Still, the economy, until the present world crisis, purred on. Swedes are simply extraordinarily efficient and use their time at work very well.

“When we work”, said Professor Ramberg, “we work very well, even without the boss pushing us. No one here could write a book like that French woman last year on how not to work at work.”

The prime minister added: ”If a plumber says he’ll come to your home at 7am, he’ll be there at 7, and do the job fast and to a high standard.”

Swedes are the Japanese of Europe, I’ve concluded, an observation that the prime minister doesn’t demur from. Swedes are conformists, by temperament. It is hard to break out and become a highly successful individual, head and shoulders above everyone else. Of course, this isn’t universal or otherwise there’d be no Swedish Ericsson or Electrolux or Volvo, but it’s the going ethos.

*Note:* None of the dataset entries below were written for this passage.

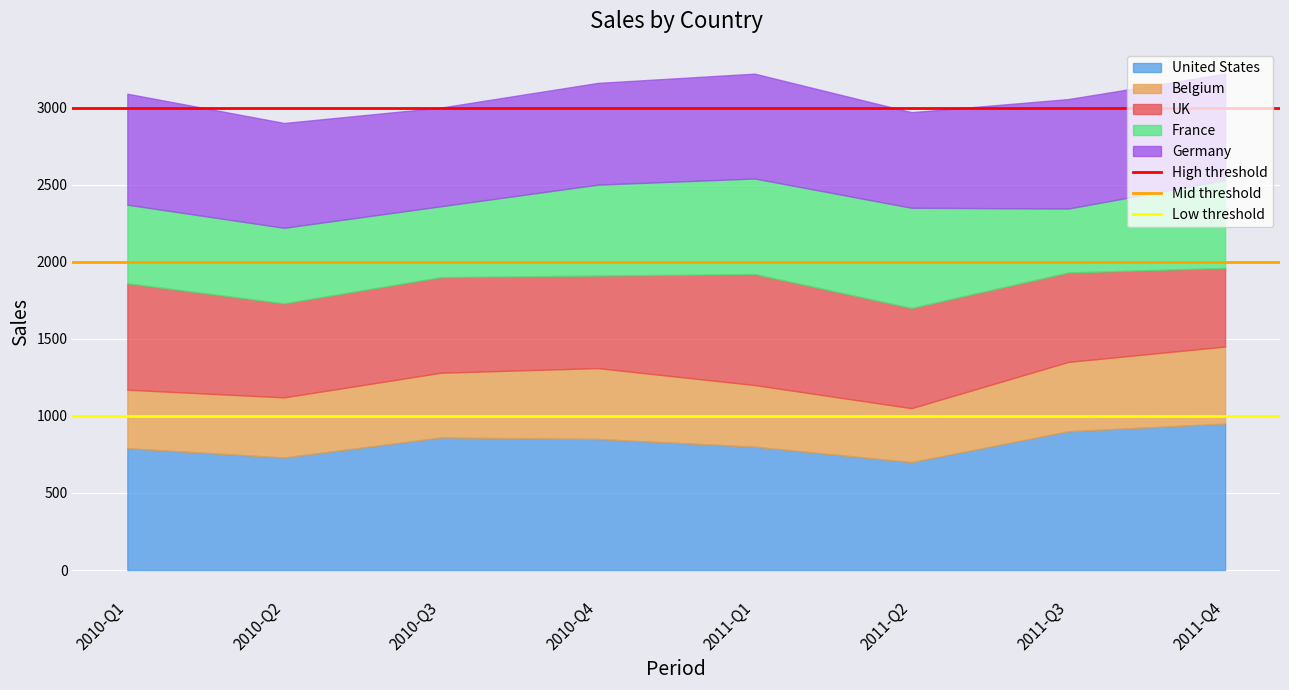

True or false: Low threshold has a value of 475 at 2010-Q1.

False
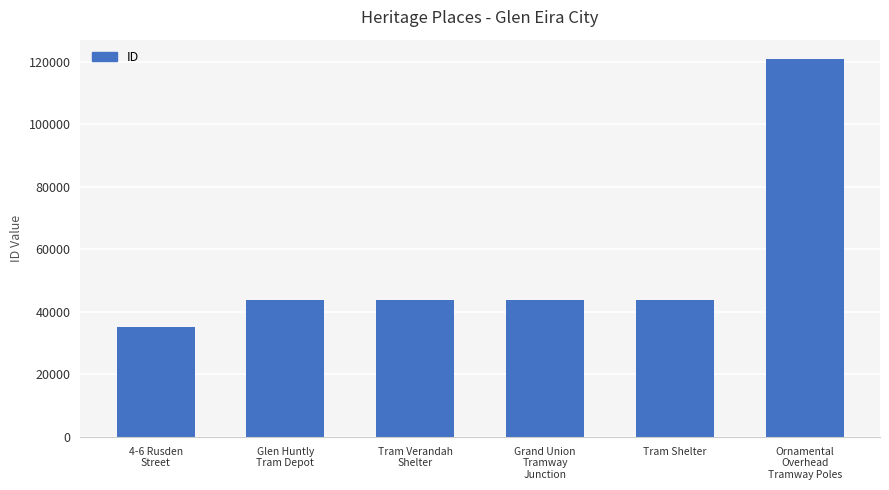

What is the value of the 2nd bar from the left?

43643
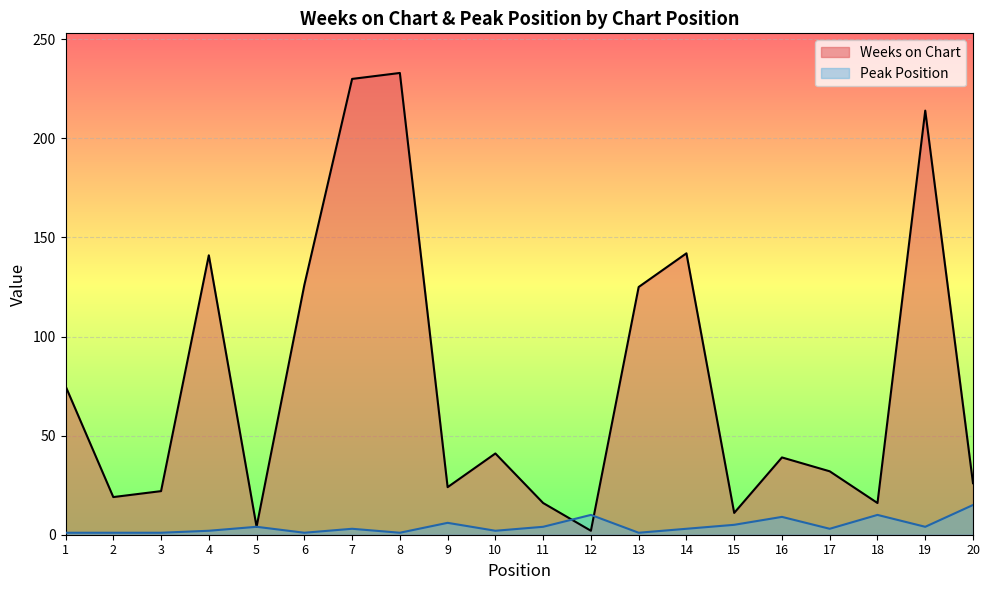

What is the spread (max minus min) of values at 3?

21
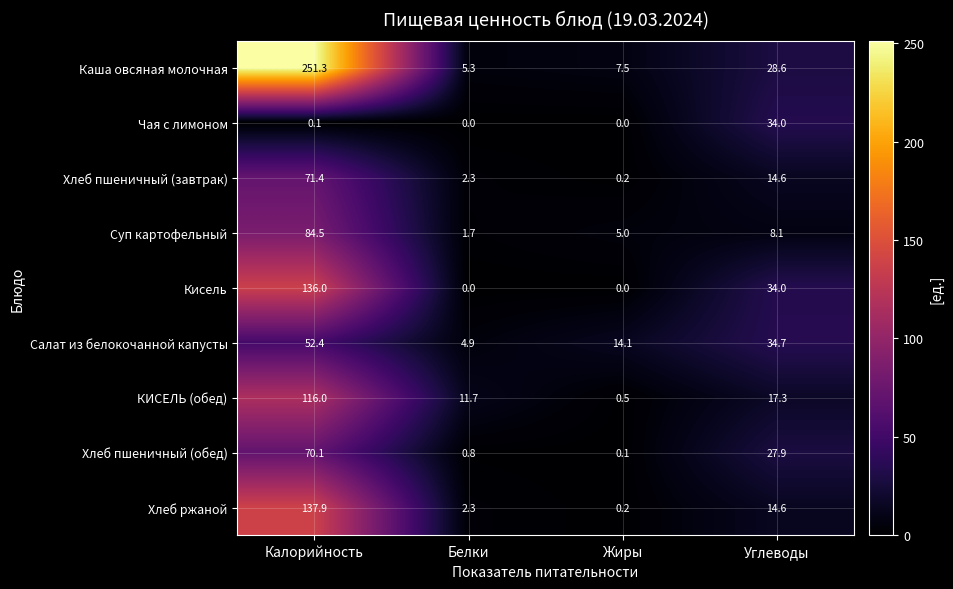

Which series has the largest total across all categories?

Каша овсяная молочная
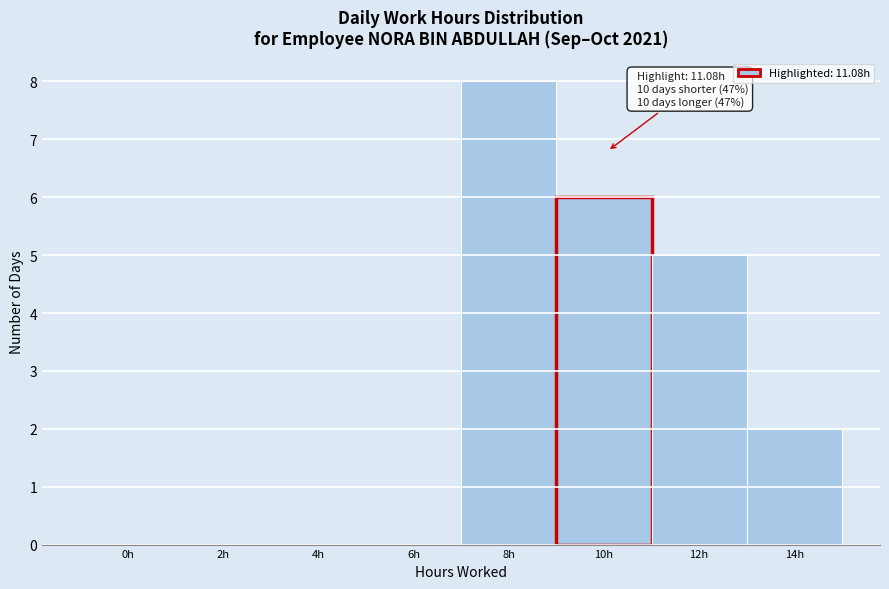

Reading right to left, what are all the values shown in this chart?

14h=2	12h=5	10h=6	8h=8	6h=0	4h=0	2h=0	0h=0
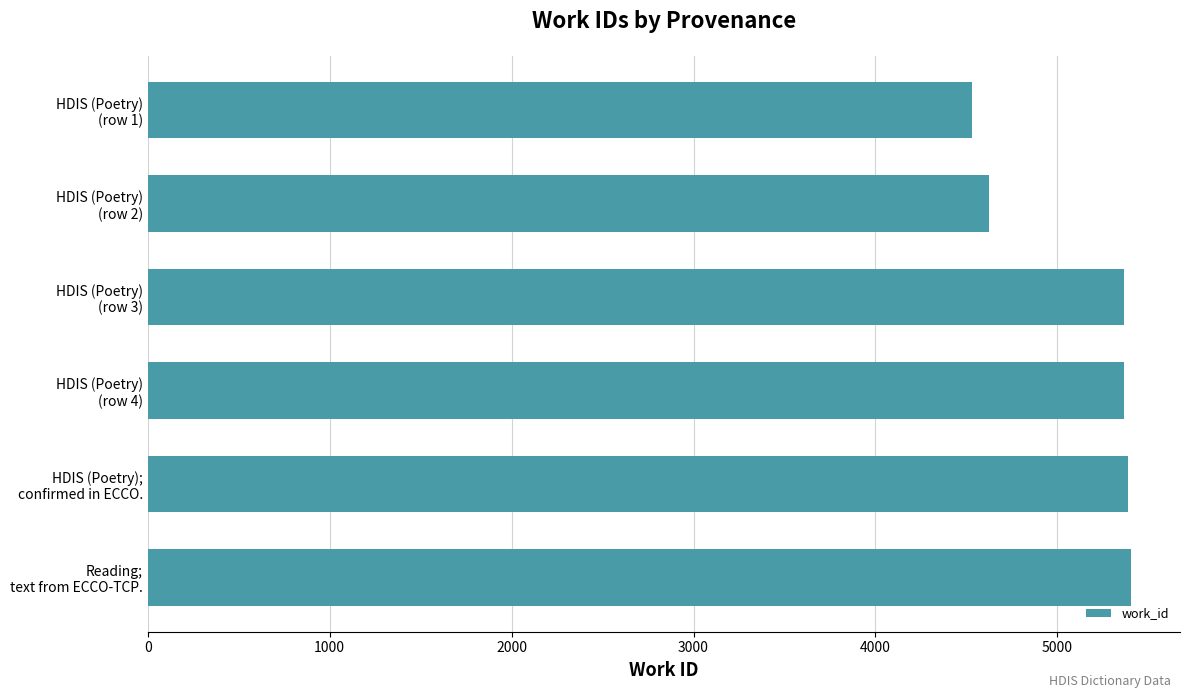

What is the value of the 4th bar from the top?

5366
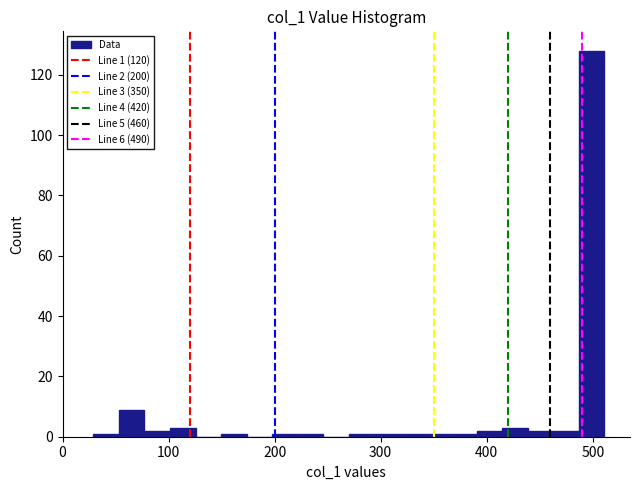

Around what value on the x-axis is the tallest bar? Give the approximate position of its centre, as read against the axis.

500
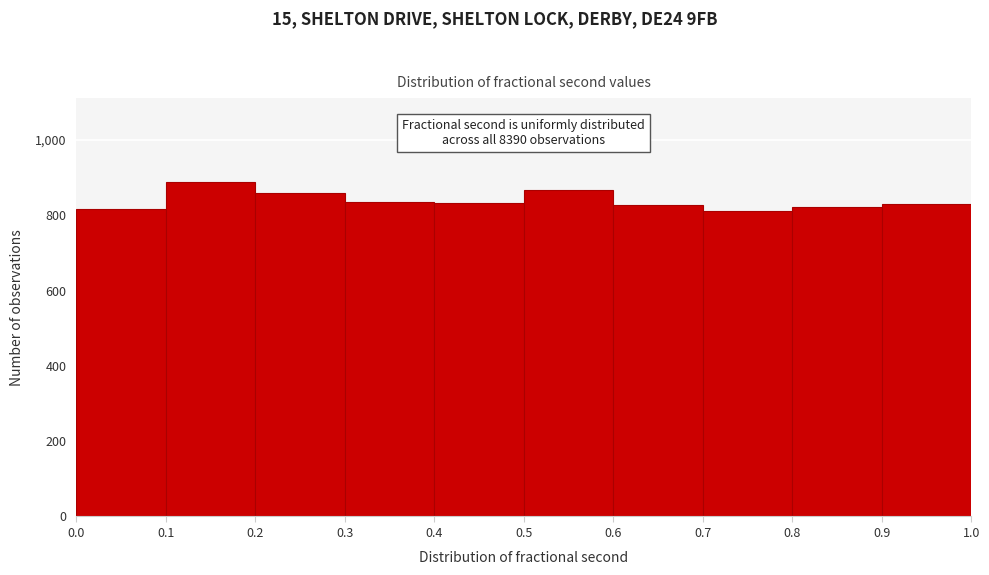

Which range on the x-axis has the tallest bar?

0.1 to 0.2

The conservative government is now trying to loosen up the conformism of Swedish society, destroying monopolies, introducing competition in the health services and schools and removing petty rules.

“We want individual life to flourish more, with greater freedom”, says Reinfeldt.

I see it on a small scale in Lund. A few years ago, cafés had no outside chairs. Then, copying what Swedes had seen on southern holidays, they started putting them out. But the town council stepped in and said they must all be dismantled by October 31. Now they are allowed to be there all year round.

Sweden seems to be finding a balance in its basic socialist ethos. Probity, self-discipline and high productivity define the marketplace. Breaking apart the ”Japanese” mentality is now a widely accepted social goal. The first goes fast. The second is not sprinting yet. But if this government wins a second term in two years’ time, it will doubtless accelerate.